- _DATA RECORDS_:
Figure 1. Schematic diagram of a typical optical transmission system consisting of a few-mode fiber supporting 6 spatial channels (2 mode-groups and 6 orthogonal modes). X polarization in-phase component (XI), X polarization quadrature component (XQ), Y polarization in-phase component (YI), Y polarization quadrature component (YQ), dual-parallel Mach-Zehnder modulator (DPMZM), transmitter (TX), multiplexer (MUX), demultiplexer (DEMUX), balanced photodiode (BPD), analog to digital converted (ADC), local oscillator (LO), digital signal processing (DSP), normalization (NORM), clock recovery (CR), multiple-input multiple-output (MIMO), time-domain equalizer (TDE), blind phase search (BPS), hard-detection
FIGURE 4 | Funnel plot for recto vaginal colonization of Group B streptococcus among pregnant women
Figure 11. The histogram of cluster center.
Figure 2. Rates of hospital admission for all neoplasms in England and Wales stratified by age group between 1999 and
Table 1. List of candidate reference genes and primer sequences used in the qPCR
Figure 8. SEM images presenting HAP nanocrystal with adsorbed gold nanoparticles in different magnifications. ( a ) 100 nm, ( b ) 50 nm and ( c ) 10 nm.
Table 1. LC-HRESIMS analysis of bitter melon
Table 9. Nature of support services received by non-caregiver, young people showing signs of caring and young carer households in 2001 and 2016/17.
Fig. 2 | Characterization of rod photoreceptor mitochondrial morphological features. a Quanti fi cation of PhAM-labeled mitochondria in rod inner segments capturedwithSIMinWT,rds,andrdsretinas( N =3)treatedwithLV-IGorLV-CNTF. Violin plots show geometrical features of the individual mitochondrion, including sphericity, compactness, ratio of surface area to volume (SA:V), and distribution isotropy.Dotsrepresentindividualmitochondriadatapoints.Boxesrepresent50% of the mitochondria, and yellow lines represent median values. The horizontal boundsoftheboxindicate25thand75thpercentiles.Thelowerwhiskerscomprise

- _WORK REQUEST_: Please copy the lines above from the line with "Table 1. List" up to and including the line with "Table 9. Nature", exactly as written and with nothing else.

- _RESPONSE AREA_:
Table 1. List of candidate reference genes and primer sequences used in the qPCR
Figure 8. SEM images presenting HAP nanocrystal with adsorbed gold nanoparticles in different magnifications. ( a ) 100 nm, ( b ) 50 nm and ( c ) 10 nm.
Table 1. LC-HRESIMS analysis of bitter melon
Table 9. Nature of support services received by non-caregiver, young people showing signs of caring and young carer households in 2001 and 2016/17.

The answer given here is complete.